Le risque, pour le salarié réfractaire, est donc d’être acculé à la démission (ce qui ne lui ouvrira pas droit au chômage, au moins pendant quatre mois) car il ne pourra pas exiger d’être licencié.
Une autre difficulté prévisible pour les employeurs est la gestion quotidienne des salariés réfractaires à la vaccination et soumis seulement au passe sanitaire (première situation précitée), qui peuvent donc se contenter de présenter régulièrement le passe obtenu par un test virologique négatif - et dont, par intermittence, le passe ne serait plus à jour du fait d’une soumission irrégulière aux tests. Le motif de licenciement de plein droit prévu par l’avant-projet ne pourrait pas s’appliquer, faute d’absence pendant deux mois.
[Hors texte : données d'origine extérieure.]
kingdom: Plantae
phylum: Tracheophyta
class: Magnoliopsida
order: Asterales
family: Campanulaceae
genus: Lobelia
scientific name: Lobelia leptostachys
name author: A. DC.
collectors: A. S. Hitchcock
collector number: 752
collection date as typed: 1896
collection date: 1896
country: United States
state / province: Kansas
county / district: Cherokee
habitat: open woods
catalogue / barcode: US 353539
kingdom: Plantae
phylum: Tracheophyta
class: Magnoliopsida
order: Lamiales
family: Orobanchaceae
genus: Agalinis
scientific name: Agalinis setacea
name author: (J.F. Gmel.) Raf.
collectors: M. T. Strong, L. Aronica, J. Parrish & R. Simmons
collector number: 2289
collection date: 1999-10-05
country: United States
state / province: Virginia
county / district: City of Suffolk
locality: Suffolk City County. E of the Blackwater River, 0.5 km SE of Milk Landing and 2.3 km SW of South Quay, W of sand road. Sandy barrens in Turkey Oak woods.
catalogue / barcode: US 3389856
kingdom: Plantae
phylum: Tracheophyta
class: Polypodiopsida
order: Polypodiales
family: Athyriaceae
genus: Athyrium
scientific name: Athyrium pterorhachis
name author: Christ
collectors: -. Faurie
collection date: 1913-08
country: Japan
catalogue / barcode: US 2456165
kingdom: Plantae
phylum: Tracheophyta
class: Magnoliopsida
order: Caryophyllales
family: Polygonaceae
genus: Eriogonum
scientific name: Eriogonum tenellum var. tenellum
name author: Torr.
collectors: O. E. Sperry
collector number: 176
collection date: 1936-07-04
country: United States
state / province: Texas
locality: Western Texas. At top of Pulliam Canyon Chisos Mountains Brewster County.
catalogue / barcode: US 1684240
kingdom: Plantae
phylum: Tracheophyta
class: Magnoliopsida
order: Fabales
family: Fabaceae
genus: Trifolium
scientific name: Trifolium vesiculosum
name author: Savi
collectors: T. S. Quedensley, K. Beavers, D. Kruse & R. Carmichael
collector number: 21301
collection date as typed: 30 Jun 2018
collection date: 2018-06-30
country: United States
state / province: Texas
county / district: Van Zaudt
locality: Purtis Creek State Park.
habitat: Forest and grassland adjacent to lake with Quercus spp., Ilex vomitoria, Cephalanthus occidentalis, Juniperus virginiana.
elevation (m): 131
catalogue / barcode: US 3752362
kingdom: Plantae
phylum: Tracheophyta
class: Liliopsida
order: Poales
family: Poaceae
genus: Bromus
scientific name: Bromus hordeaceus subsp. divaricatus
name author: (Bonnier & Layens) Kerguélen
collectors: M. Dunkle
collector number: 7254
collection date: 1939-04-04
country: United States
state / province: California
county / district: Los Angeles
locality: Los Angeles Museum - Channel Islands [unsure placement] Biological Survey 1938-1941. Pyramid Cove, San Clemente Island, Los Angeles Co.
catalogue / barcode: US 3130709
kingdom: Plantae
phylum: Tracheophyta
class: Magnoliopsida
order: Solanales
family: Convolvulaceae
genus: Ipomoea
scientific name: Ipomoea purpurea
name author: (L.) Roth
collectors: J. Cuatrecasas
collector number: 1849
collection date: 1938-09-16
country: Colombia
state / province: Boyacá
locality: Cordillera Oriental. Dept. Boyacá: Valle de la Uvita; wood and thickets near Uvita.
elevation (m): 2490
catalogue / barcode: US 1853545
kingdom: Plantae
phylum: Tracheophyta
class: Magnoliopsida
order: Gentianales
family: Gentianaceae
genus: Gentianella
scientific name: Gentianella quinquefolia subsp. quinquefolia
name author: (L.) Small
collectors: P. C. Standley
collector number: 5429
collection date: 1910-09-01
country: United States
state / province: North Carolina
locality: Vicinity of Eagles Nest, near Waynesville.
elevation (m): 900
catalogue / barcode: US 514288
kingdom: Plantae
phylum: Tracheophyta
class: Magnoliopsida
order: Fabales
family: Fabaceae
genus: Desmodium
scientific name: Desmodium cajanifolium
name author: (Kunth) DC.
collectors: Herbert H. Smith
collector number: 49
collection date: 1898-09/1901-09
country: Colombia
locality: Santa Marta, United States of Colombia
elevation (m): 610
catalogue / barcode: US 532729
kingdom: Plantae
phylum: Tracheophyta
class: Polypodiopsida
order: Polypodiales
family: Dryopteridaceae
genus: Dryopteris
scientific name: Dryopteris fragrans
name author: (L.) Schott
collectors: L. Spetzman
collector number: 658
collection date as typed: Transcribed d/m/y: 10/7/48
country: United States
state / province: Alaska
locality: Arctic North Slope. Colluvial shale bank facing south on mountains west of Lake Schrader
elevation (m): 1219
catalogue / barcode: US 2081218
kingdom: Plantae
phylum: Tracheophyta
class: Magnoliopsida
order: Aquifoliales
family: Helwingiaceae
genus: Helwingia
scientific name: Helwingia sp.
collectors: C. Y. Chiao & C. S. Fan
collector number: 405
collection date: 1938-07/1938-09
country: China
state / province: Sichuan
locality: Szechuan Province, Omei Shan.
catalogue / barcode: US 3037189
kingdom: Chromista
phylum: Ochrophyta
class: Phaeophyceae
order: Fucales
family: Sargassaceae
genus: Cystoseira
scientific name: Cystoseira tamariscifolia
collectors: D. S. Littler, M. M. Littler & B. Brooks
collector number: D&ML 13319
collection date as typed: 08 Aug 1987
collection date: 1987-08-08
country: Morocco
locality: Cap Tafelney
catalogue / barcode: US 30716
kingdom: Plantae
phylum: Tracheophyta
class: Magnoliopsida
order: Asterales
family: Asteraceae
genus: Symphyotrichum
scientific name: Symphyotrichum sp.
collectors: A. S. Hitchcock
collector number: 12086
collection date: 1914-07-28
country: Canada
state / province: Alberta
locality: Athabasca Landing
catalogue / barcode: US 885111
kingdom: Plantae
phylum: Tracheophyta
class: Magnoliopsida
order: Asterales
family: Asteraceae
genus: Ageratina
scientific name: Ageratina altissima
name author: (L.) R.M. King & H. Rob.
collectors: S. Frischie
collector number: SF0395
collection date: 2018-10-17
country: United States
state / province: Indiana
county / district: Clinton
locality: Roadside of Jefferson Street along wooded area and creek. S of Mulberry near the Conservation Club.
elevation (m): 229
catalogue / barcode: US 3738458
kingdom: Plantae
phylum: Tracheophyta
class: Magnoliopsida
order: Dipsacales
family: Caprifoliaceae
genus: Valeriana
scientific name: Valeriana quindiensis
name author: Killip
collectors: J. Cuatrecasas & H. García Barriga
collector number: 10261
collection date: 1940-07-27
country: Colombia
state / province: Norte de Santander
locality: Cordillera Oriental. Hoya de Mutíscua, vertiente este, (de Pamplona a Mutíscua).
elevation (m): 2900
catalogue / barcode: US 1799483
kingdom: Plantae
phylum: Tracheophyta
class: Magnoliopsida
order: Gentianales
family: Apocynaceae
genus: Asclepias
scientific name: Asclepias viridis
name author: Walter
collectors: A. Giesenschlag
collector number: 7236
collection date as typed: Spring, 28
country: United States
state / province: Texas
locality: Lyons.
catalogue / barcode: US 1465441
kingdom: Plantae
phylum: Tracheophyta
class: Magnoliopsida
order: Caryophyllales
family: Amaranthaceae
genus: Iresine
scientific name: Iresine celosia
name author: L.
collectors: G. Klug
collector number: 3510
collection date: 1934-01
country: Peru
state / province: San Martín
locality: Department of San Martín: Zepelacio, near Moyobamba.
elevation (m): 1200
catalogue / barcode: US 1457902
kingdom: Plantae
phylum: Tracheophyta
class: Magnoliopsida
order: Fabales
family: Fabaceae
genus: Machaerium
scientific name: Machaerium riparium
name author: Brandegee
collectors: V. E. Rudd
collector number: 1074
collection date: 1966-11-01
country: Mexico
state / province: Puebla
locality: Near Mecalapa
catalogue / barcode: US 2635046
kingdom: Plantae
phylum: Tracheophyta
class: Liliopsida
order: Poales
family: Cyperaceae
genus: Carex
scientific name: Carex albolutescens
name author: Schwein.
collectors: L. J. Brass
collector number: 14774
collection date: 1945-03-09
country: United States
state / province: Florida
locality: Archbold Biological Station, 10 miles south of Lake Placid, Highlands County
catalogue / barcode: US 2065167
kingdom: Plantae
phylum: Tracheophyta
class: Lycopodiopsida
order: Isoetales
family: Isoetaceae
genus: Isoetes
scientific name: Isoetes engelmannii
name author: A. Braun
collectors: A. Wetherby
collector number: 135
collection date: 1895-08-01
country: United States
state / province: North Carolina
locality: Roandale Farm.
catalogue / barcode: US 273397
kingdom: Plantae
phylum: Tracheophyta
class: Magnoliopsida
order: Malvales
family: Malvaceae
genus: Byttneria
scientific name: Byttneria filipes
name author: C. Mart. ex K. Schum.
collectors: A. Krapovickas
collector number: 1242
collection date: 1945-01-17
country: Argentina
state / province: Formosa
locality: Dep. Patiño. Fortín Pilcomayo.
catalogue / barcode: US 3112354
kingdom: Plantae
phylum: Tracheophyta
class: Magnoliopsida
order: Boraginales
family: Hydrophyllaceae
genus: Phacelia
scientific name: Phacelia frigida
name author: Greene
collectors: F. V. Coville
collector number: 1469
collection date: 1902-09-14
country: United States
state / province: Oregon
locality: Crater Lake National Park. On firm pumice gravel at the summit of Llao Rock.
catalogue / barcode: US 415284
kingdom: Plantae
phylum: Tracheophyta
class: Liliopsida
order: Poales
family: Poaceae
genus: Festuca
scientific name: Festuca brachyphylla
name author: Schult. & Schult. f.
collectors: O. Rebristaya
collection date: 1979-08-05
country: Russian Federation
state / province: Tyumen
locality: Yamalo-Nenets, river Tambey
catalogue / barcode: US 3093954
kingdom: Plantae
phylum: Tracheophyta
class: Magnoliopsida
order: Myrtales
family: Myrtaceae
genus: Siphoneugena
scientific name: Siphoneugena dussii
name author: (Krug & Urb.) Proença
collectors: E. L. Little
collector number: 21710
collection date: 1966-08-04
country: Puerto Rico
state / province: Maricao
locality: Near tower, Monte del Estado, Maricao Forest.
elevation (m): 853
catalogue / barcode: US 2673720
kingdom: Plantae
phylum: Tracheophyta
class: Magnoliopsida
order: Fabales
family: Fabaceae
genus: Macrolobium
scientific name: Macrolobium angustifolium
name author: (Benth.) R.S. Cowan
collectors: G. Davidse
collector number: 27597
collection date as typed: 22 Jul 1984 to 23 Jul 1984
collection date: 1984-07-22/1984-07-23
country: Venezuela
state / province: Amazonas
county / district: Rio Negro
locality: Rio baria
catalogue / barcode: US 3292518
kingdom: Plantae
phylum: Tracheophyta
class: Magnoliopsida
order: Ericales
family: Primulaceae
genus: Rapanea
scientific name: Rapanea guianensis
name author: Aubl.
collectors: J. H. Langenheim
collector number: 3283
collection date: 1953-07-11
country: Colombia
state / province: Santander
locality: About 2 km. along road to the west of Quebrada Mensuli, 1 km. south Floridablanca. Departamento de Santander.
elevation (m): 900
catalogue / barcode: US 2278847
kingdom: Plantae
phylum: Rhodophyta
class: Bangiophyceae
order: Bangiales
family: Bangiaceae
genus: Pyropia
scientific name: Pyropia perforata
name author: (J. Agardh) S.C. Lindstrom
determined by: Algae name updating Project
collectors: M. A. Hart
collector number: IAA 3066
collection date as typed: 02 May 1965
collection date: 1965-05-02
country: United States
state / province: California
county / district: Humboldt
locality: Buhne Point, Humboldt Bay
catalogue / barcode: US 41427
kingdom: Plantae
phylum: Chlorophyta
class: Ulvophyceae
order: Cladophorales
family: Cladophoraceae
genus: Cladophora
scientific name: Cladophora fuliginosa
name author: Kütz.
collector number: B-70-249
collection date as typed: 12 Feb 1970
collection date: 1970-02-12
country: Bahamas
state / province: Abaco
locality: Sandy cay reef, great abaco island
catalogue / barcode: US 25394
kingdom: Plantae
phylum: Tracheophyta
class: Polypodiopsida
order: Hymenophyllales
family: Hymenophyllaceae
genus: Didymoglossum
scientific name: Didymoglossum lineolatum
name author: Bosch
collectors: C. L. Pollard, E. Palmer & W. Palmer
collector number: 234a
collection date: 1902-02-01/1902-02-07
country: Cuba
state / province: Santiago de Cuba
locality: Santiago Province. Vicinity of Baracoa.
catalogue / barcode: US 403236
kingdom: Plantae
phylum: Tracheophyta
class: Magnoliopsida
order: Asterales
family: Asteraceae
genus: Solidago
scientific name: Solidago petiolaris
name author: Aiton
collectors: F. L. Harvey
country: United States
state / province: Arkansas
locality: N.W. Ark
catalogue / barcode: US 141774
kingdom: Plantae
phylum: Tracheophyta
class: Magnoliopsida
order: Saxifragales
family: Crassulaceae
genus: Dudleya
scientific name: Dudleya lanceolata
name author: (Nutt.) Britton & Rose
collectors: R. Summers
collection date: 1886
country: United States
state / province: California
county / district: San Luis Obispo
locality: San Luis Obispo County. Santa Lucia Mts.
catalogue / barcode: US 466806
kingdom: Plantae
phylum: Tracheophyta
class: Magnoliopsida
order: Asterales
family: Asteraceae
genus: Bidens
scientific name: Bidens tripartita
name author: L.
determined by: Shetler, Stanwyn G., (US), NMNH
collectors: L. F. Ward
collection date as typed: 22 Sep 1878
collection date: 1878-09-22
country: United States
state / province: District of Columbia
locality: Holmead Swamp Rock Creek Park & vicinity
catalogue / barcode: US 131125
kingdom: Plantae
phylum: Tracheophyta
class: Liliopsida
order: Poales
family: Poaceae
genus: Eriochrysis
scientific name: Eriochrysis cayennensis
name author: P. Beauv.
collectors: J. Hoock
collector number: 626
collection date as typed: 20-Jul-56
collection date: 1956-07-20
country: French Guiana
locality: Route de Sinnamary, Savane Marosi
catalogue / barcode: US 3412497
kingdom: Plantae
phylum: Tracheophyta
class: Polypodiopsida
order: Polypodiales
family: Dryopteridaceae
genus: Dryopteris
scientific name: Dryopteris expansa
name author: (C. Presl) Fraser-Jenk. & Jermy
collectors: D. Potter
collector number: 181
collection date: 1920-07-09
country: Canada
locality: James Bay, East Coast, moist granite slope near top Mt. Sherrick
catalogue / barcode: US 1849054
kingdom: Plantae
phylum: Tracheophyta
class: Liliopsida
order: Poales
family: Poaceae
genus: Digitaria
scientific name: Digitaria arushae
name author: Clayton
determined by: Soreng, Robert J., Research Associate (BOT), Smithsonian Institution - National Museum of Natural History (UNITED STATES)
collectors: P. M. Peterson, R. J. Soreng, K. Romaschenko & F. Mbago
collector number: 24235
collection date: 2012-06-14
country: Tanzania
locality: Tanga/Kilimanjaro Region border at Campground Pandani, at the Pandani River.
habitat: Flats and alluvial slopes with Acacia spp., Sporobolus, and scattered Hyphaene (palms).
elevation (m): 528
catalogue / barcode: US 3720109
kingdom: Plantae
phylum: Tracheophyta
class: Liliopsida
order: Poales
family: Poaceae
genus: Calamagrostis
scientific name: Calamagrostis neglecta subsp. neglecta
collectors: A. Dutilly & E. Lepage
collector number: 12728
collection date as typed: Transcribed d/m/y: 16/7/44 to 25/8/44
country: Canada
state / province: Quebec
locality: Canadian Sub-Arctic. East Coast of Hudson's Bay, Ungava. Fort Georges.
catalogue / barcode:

De plus, il n’est pas précisé dans l’avant-projet si l’absence de deux mois nécessaire pour justifier un licenciement doit être continue ou pas.
Si la situation n’est plus gérable, l’employeur devrait alors choisir entre un licenciement disciplinaire pour faute ou un licenciement pour absences répétées perturbant le fonctionnement de l’entreprise et rendant nécessaire le remplacement définitif - les deux options présentant des difficultés (établir le caractère fautif de l’absence intermittente de passe à jour d’un côté, établir la perturbation du fonctionnement de l’entreprise et l’impossibilité de recourir à des remplacements temporaires de l’autre).
(Précision du 22 juillet 2021) Pour finir, il faut préciser qu’en dehors des deux hypothèses visées plus haut l’employeur ne pourra pas exiger d’un salarié le passe sanitaire. Il ne pourrait pas même décider de mettre le salarié non possesseur du passe en congé rémunéré : l’employeur a l’obligation non seulement de payer le salaire, mais aussi de fournir du travail au salarié.